═══ SOURCE RECORDS ═══
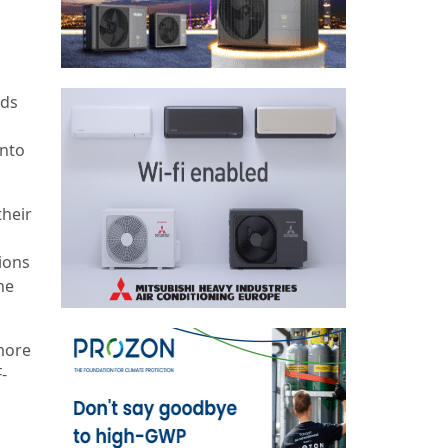
nds
into
their
ions
he
 more
-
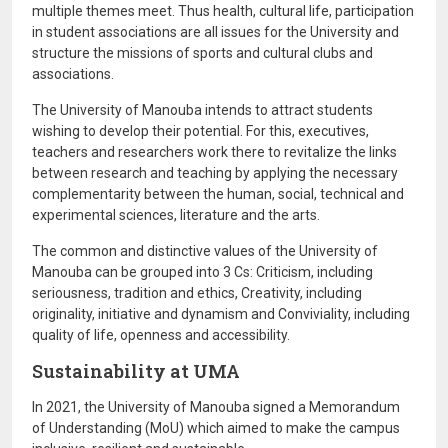
multiple themes meet. Thus health, cultural life, participation
in student associations are all issues for the University and
structure the missions of sports and cultural clubs and
associations.
The University of Manouba intends to attract students
wishing to develop their potential. For this, executives,
teachers and researchers work there to revitalize the links
between research and teaching by applying the necessary
complementarity between the human, social, technical and
experimental sciences, literature and the arts.
The common and distinctive values ​​of the University of
Manouba can be grouped into 3 Cs: Criticism, including
seriousness, tradition and ethics, Creativity, including
originality, initiative and dynamism and Conviviality, including
quality of life, openness and accessibility.
Sustainability at UMA
In 2021, the University of Manouba signed a Memorandum
of Understanding (MoU) which aimed to make the campus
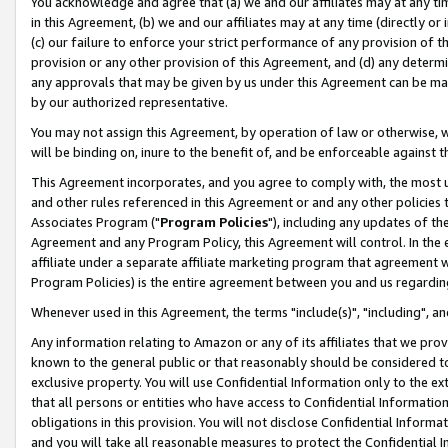
You acknowledge and agree that (a) we and our affiliates may at any time
in this Agreement, (b) we and our affiliates may at any time (directly or 
(c) our failure to enforce your strict performance of any provision of t
provision or any other provision of this Agreement, and (d) any determ
any approvals that may be given by us under this Agreement can be made,
by our authorized representative.
You may not assign this Agreement, by operation of law or otherwise, wi
will be binding on, inure to the benefit of, and be enforceable against t
This Agreement incorporates, and you agree to comply with, the most up-
and other rules referenced in this Agreement or and any other policies
Associates Program ("
Program Policies
"), including any updates of th
Agreement and any Program Policy, this Agreement will control. In th
affiliate under a separate affiliate marketing program that agreement 
Program Policies) is the entire agreement between you and us regardin
Whenever used in this Agreement, the terms "include(s)", "including", a
Any information relating to Amazon or any of its affiliates that we pro
known to the general public or that reasonably should be considered to
exclusive property. You will use Confidential Information only to the
that all persons or entities who have access to Confidential Informatio
obligations in this provision. You will not disclose Confidential Informa
and you will take all reasonable measures to protect the Confidential In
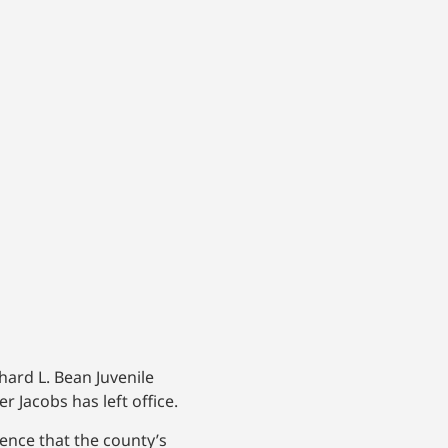
hard L. Bean Juvenile
 Jacobs has left office.
nce that the county’s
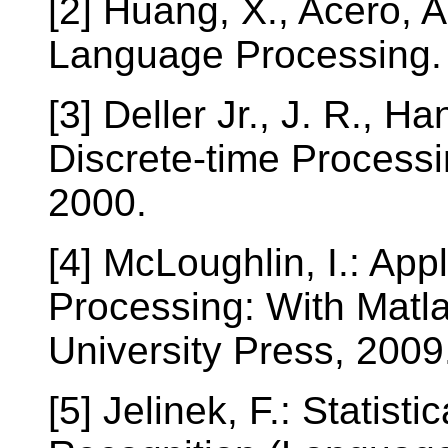
[2] Huang, X., Acero, 
Language Processing. 
[3] Deller Jr., J. R., Ha
Discrete-time Processi
2000.
[4] McLoughlin, I.: Ap
Processing: With Mat
University Press, 2009
[5] Jelinek, F.: Statis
═══
» **WHAT THIS TASK INVOLVES**
Retype the listing from its start through the line that contains "of Understanding (MoU)", leaving the pictures out of your answer.

» **EXPECTED ANSWER**
nds
into
their
ions
he
 more
-
multiple themes meet. Thus health, cultural life, participation
in student associations are all issues for the University and
structure the missions of sports and cultural clubs and
associations.
The University of Manouba intends to attract students
wishing to develop their potential. For this, executives,
teachers and researchers work there to revitalize the links
between research and teaching by applying the necessary
complementarity between the human, social, technical and
experimental sciences, literature and the arts.
The common and distinctive values ​​of the University of
Manouba can be grouped into 3 Cs: Criticism, including
seriousness, tradition and ethics, Creativity, including
originality, initiative and dynamism and Conviviality, including
quality of life, openness and accessibility.
Sustainability at UMA
In 2021, the University of Manouba signed a Memorandum
of Understanding (MoU) which aimed to make the campus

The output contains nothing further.